Write out these lines again, changing "PUBLICIDAD" to "ANUNCIO" wherever it occurs and keeping everything else the same. Leave the pictures out of your answer.

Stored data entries

((

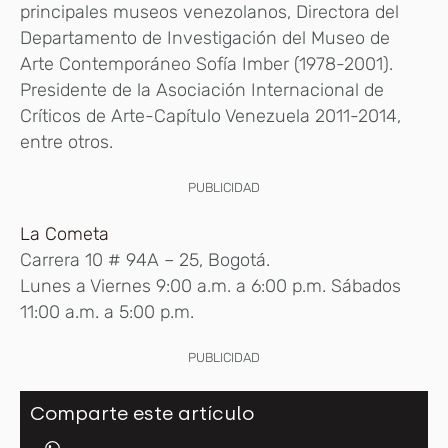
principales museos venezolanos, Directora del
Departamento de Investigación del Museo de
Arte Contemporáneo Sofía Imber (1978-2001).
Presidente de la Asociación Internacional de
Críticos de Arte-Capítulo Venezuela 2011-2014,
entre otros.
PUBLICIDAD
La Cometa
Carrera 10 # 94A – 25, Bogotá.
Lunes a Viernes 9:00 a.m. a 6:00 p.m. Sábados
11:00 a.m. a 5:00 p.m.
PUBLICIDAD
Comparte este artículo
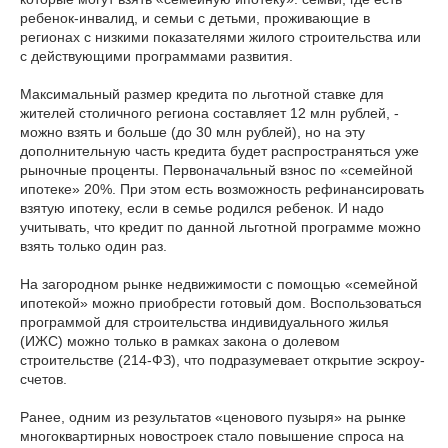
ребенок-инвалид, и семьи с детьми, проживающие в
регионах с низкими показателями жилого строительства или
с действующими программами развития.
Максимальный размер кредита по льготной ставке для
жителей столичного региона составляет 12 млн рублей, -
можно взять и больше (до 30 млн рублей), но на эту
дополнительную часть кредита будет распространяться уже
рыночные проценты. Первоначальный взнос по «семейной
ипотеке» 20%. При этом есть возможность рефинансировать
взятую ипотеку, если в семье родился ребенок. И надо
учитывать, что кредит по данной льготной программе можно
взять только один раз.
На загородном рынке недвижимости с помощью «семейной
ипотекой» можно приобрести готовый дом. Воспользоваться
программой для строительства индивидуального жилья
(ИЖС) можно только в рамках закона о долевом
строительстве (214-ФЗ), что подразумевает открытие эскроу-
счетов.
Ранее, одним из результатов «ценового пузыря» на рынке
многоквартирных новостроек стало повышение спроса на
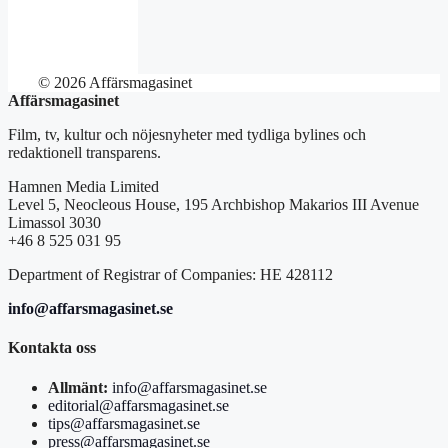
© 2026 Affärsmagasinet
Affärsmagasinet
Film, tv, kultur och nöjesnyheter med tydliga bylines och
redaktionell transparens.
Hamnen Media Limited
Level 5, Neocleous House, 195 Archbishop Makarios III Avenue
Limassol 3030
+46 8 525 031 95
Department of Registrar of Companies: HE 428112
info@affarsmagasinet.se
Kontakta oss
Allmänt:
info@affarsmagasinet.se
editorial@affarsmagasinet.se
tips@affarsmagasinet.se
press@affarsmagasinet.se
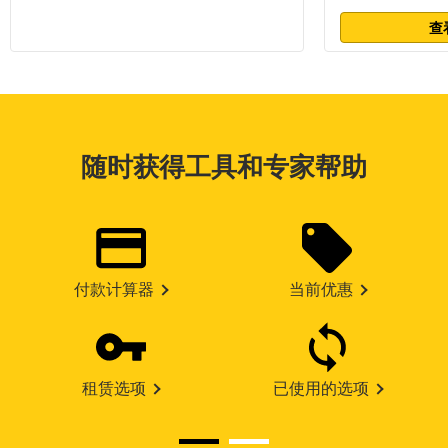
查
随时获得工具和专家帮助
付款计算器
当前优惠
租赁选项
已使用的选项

))

## Result below
principales museos venezolanos, Directora del
Departamento de Investigación del Museo de
Arte Contemporáneo Sofía Imber (1978-2001).
Presidente de la Asociación Internacional de
Críticos de Arte-Capítulo Venezuela 2011-2014,
entre otros.
ANUNCIO
La Cometa
Carrera 10 # 94A – 25, Bogotá.
Lunes a Viernes 9:00 a.m. a 6:00 p.m. Sábados
11:00 a.m. a 5:00 p.m.
ANUNCIO
Comparte este artículo
ребенок-инвалид, и семьи с детьми, проживающие в
регионах с низкими показателями жилого строительства или
с действующими программами развития.
Максимальный размер кредита по льготной ставке для
жителей столичного региона составляет 12 млн рублей, -
можно взять и больше (до 30 млн рублей), но на эту
дополнительную часть кредита будет распространяться уже
рыночные проценты. Первоначальный взнос по «семейной
ипотеке» 20%. При этом есть возможность рефинансировать
взятую ипотеку, если в семье родился ребенок. И надо
учитывать, что кредит по данной льготной программе можно
взять только один раз.
На загородном рынке недвижимости с помощью «семейной
ипотекой» можно приобрести готовый дом. Воспользоваться
программой для строительства индивидуального жилья
(ИЖС) можно только в рамках закона о долевом
строительстве (214-ФЗ), что подразумевает открытие эскроу-
счетов.
Ранее, одним из результатов «ценового пузыря» на рынке
многоквартирных новостроек стало повышение спроса на
© 2026 Affärsmagasinet
Affärsmagasinet
Film, tv, kultur och nöjesnyheter med tydliga bylines och
redaktionell transparens.
Hamnen Media Limited
Level 5, Neocleous House, 195 Archbishop Makarios III Avenue
Limassol 3030
+46 8 525 031 95
Department of Registrar of Companies: HE 428112
info@affarsmagasinet.se
Kontakta oss
Allmänt:
info@affarsmagasinet.se
editorial@affarsmagasinet.se
tips@affarsmagasinet.se
press@affarsmagasinet.se
查
随时获得工具和专家帮助
付款计算器
当前优惠
租赁选项
已使用的选项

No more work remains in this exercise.